Textauszug:
==*==

Irgendwann wurde das Jobcenter stutzig und fand laut der Aussage eines Mitarbeiters heraus, dass die Hartz-IV-Empfängerin die ganze Zeit über bei einer anderen, namhaften Krankenversicherung versichert war. Sie selbst behauptete, dort vor Jahren gekündigt zu haben. Dem widersprach die Krankenversicherung schriftlich. „Ich habe mich aber nicht versichert gefühlt“, beteuert die Angeklagte.
Sie sei mit ihrer kleinen Solidargemeinschaft lediglich noch nicht dem deutschlandweiten Dachverband beigetreten, dem laut Geschäftsführerin in der Tat viele Klein- und Regionalgruppen angehören. Außerdem habe das Jobcenter nie hinterfragt, ob mit der von ihr gegründeten Gruppe alles seine Richtigkeit habe, so die Angeklagte.

==*==

Aufgaben:
1. Wer äußert sich im Textauszug, wird also zitiert oder als Quelle einer Aussage genannt? Zähle alle auf.
2. Schreib im Textauszug den Abschnitt von „Irgendwann wurde das“ bis „beteuert die Angeklagte.“ noch einmal ab und setz dabei „Sozialamt“ an die Stelle von „Jobcenter“.

[Gespeicherte Dateneinträge]
==*==

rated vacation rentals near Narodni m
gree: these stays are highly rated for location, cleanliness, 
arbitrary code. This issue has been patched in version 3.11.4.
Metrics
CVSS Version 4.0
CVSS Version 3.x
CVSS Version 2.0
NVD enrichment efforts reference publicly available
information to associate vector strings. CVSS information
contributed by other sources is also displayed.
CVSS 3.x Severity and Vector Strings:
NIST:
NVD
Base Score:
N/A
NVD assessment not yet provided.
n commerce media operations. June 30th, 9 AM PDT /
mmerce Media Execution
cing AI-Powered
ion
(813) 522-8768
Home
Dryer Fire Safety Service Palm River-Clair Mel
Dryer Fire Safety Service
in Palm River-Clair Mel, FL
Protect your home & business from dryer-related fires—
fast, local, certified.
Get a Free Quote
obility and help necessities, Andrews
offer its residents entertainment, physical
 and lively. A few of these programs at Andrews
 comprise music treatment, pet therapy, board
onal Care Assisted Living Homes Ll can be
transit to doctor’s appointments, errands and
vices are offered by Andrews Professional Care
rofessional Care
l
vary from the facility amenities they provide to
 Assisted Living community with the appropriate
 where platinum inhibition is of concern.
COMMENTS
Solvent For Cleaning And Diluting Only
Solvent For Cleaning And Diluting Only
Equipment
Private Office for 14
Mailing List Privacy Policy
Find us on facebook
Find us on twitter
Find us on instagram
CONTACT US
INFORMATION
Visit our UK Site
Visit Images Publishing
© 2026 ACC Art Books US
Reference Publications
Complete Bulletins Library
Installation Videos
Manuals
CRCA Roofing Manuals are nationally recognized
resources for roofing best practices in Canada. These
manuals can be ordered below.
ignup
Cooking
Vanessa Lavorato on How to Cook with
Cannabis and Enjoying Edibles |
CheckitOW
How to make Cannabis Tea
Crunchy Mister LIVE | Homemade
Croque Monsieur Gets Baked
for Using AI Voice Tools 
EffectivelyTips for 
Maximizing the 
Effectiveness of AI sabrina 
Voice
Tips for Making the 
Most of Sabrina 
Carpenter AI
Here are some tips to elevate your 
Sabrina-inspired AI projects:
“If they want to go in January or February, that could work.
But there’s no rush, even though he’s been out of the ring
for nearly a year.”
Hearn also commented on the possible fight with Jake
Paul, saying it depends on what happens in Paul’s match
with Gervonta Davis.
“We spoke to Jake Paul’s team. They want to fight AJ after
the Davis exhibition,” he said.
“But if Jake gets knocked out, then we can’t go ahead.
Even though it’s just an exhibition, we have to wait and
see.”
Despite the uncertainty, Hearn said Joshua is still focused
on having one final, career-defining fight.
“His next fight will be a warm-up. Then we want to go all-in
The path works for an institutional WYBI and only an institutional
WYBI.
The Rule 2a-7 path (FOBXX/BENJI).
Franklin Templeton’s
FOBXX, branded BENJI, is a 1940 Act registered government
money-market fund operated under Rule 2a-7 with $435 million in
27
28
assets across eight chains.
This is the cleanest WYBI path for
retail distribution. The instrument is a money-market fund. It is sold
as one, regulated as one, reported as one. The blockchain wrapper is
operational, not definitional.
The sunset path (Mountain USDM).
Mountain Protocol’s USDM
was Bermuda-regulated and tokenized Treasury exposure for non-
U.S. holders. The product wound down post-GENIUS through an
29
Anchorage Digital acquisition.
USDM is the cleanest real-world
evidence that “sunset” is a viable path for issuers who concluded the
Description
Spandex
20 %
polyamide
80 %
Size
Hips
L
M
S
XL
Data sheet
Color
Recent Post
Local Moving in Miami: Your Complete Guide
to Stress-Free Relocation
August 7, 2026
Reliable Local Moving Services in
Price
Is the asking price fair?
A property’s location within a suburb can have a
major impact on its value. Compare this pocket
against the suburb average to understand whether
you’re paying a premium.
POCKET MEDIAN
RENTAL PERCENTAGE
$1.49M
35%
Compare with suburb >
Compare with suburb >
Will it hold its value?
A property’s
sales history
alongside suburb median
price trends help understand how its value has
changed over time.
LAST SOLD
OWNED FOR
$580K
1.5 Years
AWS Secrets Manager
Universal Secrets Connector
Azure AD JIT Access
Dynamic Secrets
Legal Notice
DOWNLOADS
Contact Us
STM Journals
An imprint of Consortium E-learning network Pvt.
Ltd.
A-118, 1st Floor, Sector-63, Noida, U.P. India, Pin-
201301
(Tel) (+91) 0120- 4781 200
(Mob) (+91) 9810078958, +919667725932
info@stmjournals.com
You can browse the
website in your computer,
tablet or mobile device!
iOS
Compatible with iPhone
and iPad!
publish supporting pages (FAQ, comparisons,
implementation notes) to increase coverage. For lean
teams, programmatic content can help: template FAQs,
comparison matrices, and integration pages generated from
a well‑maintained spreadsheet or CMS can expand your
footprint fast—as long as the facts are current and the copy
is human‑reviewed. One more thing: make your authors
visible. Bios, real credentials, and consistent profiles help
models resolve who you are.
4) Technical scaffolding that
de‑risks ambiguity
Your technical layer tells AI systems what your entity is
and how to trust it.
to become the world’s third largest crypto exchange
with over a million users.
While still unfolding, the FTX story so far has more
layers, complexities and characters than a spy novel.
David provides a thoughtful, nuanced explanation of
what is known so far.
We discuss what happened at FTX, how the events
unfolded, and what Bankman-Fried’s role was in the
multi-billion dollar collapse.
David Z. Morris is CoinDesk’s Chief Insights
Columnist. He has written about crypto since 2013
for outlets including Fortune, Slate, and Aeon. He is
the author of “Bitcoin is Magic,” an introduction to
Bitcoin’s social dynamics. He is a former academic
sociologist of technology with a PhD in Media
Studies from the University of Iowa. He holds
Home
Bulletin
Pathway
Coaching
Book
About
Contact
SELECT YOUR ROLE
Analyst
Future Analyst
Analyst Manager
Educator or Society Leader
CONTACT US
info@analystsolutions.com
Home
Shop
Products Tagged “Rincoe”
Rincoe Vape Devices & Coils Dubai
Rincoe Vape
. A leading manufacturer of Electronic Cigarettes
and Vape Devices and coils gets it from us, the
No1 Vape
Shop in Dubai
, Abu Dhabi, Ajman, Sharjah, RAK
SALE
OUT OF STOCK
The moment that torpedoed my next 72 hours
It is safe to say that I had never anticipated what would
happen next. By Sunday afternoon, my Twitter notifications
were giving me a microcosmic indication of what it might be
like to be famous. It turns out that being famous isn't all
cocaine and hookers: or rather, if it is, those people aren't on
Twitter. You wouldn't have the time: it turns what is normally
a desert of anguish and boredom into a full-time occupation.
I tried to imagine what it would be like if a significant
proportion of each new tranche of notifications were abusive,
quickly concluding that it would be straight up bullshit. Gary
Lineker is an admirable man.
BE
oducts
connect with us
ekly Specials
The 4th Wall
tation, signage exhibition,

==*==

Lösungen:
1.
- ein Mitarbeiter des Jobcenters
- die Angeklagte, eine Hartz-IV-Empfängerin
- die Krankenversicherung, schriftlich
- die Geschäftsführerin

2.
Irgendwann wurde das Sozialamt stutzig und fand laut der Aussage eines Mitarbeiters heraus, dass die Hartz-IV-Empfängerin die ganze Zeit über bei einer anderen, namhaften Krankenversicherung versichert war. Sie selbst behauptete, dort vor Jahren gekündigt zu haben. Dem widersprach die Krankenversicherung schriftlich. „Ich habe mich aber nicht versichert gefühlt“, beteuert die Angeklagte.